## Work order
Once you have checked each line below for the word "linecap", give the number of lines that have it and nothing further.

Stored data
----
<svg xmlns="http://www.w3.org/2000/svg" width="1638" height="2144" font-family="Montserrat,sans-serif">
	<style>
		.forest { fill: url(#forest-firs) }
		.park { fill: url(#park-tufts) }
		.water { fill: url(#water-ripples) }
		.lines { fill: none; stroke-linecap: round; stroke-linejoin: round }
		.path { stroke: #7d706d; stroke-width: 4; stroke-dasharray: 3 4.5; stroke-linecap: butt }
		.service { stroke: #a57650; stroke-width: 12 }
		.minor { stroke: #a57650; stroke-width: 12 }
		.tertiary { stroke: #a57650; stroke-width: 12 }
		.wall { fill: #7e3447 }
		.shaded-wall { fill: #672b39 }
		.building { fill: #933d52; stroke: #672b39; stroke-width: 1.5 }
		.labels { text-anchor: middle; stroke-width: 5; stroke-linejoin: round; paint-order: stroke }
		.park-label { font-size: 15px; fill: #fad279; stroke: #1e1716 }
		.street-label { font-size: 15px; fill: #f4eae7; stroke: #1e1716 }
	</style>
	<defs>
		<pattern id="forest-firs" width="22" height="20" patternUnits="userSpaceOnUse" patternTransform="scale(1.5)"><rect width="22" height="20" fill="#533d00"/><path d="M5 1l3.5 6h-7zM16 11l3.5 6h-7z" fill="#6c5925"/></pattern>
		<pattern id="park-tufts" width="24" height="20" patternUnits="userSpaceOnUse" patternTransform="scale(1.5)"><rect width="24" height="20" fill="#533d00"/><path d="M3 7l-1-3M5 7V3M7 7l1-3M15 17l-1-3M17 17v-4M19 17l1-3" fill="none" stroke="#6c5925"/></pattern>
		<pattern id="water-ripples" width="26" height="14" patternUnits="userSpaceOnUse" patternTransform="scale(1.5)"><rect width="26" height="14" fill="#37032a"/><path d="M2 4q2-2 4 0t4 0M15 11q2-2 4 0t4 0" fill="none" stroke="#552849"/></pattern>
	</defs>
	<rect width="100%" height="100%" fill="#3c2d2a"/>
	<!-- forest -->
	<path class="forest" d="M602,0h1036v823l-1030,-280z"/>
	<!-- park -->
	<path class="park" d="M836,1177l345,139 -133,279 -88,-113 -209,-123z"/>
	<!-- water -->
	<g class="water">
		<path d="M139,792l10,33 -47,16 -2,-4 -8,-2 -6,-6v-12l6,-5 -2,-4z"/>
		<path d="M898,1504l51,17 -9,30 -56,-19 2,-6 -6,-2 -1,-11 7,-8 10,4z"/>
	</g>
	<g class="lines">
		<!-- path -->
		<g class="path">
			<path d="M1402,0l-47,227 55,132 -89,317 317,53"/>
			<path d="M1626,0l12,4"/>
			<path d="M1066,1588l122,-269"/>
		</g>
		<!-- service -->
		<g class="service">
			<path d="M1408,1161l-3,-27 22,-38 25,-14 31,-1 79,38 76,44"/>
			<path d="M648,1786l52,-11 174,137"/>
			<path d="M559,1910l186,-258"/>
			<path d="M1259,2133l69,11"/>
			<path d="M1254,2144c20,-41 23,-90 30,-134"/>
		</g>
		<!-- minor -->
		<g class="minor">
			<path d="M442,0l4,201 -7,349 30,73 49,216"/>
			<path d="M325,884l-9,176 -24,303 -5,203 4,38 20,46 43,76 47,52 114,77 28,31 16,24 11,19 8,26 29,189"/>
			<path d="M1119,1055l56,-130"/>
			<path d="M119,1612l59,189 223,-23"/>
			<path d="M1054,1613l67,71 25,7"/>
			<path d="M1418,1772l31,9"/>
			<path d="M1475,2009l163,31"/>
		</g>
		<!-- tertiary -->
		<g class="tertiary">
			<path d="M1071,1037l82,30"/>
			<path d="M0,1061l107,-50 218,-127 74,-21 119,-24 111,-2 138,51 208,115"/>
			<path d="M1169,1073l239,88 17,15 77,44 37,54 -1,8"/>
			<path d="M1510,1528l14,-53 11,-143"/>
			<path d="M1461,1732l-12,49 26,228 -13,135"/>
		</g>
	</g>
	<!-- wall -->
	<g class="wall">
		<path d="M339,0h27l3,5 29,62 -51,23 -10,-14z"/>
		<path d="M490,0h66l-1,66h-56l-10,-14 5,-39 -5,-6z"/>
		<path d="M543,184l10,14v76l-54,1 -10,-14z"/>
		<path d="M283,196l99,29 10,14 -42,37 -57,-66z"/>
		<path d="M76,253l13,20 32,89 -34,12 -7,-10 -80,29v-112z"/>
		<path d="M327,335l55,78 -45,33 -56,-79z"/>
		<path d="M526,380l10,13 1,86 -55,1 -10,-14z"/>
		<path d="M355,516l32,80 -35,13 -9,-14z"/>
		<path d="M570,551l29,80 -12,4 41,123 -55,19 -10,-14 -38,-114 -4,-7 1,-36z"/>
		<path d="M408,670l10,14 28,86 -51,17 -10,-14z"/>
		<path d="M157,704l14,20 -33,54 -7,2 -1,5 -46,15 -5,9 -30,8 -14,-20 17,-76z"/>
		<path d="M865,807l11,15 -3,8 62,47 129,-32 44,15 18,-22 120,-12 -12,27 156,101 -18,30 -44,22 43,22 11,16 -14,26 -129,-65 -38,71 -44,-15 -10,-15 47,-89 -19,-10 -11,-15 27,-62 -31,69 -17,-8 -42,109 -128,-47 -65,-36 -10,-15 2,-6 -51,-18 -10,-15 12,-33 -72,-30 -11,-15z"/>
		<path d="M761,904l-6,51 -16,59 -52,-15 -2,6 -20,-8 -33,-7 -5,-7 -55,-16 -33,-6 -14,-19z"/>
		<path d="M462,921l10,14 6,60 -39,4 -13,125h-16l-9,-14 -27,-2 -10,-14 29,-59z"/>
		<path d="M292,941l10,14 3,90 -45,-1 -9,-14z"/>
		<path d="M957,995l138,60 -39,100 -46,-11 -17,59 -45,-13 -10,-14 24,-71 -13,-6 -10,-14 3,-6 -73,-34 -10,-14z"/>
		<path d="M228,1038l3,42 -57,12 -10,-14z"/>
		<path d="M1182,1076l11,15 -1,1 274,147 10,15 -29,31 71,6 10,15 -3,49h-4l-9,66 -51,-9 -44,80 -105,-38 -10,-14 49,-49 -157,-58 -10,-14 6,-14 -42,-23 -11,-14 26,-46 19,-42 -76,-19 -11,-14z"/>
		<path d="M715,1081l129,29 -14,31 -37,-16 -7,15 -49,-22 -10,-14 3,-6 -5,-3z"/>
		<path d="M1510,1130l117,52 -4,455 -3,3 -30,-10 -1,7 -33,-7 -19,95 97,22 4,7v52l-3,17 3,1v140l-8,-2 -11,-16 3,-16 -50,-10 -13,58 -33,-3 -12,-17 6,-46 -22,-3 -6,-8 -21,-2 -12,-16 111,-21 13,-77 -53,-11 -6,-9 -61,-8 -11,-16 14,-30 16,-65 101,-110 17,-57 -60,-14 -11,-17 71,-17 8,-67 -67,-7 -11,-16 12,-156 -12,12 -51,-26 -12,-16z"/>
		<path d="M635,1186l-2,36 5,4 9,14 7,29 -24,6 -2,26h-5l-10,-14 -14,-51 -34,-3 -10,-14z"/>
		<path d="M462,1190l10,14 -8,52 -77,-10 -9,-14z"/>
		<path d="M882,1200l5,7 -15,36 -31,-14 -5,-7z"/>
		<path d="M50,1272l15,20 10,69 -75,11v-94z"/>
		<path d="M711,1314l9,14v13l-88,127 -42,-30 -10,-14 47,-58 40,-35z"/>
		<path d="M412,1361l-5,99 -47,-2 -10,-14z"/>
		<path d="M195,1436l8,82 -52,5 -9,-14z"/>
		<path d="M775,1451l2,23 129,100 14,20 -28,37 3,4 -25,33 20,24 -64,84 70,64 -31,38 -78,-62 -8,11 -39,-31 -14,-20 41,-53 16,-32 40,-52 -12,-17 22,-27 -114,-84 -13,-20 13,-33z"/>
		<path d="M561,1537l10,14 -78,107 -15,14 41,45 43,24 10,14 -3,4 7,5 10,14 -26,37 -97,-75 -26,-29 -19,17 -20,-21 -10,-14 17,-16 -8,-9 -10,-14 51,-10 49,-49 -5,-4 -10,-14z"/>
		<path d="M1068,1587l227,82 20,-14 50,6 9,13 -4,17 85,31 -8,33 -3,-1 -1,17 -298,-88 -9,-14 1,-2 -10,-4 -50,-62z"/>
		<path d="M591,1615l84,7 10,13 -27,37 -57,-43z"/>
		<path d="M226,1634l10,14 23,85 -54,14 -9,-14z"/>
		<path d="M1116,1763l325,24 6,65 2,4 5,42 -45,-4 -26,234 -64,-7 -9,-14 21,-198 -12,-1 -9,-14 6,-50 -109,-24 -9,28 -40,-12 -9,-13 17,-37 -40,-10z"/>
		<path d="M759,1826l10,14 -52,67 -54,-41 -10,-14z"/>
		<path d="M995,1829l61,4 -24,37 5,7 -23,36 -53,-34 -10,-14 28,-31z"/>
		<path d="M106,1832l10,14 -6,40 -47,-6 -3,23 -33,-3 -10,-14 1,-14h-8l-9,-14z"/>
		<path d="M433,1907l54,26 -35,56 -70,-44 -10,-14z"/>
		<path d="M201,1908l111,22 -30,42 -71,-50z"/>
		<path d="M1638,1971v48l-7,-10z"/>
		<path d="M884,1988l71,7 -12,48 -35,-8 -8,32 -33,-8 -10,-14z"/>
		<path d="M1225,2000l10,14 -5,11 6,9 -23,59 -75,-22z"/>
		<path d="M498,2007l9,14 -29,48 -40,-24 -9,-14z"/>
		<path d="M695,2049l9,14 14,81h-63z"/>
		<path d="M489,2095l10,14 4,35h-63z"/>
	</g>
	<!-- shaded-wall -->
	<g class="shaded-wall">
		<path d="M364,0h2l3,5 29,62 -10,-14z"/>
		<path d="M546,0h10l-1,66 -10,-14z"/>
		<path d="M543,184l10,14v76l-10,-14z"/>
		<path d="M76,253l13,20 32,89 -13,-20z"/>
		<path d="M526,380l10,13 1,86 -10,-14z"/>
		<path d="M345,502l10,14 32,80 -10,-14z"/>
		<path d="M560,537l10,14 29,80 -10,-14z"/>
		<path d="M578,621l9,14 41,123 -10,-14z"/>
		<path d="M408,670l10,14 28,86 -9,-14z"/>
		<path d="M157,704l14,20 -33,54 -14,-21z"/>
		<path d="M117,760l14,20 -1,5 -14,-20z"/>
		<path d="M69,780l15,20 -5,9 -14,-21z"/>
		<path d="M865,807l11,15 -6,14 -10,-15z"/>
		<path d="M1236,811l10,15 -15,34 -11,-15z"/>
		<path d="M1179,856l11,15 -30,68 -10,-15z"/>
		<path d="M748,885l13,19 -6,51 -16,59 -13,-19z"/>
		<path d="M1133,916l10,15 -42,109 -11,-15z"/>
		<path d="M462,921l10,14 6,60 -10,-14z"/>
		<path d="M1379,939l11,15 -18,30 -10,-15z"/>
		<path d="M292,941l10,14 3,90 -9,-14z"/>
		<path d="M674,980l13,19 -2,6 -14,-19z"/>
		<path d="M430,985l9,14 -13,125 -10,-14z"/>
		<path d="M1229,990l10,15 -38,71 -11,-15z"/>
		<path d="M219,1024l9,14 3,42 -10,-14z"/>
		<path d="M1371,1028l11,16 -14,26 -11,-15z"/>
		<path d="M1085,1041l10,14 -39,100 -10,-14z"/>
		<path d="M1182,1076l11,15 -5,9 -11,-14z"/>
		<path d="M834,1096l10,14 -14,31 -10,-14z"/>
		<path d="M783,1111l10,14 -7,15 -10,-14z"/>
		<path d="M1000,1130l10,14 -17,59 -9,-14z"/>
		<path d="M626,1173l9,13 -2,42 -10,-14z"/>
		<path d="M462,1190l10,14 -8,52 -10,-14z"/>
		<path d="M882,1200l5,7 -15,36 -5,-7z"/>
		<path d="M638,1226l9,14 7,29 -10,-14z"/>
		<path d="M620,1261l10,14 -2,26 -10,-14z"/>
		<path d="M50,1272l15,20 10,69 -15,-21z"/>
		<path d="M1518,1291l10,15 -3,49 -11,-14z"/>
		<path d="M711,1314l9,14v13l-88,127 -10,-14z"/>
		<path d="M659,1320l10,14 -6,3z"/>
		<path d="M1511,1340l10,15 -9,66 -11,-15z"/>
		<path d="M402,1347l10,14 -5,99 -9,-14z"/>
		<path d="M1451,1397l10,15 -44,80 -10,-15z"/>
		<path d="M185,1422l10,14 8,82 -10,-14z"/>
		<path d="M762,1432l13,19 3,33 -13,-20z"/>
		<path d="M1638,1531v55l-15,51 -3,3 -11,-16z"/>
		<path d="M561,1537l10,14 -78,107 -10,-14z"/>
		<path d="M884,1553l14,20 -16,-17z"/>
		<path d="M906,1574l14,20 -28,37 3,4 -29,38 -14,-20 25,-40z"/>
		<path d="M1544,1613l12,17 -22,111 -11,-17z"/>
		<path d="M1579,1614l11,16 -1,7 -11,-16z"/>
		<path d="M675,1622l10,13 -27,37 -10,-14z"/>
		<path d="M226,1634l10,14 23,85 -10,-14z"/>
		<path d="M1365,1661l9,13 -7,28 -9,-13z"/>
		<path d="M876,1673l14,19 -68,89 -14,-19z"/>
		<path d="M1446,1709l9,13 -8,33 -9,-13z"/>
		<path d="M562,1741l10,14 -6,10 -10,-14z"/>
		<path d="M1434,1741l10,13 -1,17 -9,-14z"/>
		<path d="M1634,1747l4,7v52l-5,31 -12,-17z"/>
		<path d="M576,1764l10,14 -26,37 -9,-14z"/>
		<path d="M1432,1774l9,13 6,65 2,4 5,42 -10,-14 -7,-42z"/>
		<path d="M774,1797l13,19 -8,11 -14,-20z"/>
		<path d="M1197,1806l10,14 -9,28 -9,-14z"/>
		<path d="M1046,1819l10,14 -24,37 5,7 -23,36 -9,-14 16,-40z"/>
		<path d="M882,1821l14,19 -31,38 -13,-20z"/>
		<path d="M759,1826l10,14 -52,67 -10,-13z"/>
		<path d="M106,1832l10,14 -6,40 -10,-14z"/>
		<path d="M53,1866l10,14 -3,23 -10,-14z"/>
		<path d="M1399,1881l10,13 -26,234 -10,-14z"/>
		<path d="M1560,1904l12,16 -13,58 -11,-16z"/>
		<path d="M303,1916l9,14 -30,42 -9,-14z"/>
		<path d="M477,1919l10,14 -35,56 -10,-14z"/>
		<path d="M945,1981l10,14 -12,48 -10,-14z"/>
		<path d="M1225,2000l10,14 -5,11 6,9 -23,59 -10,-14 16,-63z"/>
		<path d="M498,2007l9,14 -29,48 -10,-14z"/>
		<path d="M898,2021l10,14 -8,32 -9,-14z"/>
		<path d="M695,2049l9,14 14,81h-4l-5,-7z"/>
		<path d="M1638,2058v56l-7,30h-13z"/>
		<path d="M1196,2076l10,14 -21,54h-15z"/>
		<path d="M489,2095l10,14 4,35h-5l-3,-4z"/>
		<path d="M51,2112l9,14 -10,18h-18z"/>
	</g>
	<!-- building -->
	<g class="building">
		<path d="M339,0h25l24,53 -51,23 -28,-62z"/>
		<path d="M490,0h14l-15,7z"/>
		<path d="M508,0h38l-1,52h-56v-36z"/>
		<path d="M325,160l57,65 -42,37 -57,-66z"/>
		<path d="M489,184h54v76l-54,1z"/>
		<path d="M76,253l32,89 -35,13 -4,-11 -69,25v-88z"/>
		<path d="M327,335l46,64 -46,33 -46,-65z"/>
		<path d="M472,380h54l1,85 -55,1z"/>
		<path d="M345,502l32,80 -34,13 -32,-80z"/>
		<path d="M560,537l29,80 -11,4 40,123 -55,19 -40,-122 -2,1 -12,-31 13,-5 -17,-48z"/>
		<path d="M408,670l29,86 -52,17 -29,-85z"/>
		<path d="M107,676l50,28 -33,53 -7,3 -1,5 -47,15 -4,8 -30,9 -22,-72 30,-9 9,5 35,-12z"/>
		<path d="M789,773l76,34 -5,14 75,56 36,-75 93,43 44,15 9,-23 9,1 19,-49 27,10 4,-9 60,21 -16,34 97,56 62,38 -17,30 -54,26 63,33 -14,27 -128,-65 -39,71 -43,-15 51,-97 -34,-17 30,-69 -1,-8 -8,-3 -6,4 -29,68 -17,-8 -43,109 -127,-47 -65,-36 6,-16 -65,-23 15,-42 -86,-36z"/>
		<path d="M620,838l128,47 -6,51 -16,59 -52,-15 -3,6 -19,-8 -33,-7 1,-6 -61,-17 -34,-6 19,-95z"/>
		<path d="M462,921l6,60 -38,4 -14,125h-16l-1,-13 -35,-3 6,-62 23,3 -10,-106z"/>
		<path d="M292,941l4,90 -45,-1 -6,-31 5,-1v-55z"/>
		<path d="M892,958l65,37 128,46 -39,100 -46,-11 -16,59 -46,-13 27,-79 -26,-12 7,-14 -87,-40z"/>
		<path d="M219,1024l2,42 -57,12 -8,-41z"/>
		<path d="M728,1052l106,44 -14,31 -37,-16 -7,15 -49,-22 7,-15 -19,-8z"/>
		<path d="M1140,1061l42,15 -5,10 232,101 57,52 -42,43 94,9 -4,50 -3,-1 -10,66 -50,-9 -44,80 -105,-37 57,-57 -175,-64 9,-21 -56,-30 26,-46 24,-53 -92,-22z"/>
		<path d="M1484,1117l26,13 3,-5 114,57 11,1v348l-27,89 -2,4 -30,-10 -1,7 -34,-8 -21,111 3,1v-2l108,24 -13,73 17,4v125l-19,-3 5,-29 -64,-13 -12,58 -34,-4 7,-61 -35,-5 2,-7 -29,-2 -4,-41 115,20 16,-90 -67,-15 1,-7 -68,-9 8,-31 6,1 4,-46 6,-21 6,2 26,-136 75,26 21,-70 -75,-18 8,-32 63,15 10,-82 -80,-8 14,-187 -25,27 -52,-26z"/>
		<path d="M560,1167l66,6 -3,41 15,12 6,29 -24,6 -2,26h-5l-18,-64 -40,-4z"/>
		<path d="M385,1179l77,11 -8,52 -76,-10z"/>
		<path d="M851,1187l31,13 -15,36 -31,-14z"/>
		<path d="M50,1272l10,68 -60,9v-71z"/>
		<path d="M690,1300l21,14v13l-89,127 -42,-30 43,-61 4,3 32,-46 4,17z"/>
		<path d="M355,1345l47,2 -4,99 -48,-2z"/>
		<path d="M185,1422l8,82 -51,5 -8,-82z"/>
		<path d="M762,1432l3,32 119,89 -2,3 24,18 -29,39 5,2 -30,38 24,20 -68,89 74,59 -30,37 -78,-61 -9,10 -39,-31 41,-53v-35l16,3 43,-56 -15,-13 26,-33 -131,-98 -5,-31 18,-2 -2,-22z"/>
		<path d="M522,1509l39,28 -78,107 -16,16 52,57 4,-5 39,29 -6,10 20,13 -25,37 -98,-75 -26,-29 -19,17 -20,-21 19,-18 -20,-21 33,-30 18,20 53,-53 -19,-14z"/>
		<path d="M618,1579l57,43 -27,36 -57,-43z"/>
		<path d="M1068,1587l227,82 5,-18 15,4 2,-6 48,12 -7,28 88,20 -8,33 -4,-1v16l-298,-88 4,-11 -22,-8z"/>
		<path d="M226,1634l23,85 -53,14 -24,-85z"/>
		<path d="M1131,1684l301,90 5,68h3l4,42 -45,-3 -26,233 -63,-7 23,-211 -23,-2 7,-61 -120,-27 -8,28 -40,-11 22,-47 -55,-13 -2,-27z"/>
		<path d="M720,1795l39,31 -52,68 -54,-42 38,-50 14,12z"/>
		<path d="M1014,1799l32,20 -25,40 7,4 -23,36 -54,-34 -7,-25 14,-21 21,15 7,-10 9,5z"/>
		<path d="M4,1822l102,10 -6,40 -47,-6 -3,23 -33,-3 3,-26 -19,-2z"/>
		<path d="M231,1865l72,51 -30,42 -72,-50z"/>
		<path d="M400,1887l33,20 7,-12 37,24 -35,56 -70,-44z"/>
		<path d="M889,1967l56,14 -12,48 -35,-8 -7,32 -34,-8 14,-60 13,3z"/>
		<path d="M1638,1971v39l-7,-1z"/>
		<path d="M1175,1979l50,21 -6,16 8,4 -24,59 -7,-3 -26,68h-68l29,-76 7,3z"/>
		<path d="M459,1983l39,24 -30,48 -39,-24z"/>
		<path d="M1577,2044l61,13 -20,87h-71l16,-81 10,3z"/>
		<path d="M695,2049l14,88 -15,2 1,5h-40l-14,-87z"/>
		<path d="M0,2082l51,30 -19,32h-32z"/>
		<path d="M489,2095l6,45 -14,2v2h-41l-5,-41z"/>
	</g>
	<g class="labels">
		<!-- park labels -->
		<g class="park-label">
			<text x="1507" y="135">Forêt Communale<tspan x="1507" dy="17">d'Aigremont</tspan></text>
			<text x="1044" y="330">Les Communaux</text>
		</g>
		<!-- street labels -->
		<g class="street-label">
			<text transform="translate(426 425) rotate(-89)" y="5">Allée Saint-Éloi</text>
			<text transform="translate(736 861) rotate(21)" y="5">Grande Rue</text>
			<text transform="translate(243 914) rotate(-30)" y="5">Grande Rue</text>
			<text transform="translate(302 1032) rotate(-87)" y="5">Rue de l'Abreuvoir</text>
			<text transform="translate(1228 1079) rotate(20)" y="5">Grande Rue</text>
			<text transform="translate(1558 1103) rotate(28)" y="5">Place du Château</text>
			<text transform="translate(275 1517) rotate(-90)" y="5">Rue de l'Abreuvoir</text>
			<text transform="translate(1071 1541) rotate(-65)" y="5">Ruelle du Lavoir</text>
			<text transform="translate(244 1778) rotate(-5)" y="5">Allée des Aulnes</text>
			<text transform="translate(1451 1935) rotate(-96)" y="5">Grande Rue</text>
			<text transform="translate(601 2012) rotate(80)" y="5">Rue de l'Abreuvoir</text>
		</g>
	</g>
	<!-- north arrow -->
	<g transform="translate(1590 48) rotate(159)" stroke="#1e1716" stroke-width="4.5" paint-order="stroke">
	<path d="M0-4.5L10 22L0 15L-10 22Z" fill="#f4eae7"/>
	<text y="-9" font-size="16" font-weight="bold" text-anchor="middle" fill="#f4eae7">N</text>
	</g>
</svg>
----
## Response to the task
2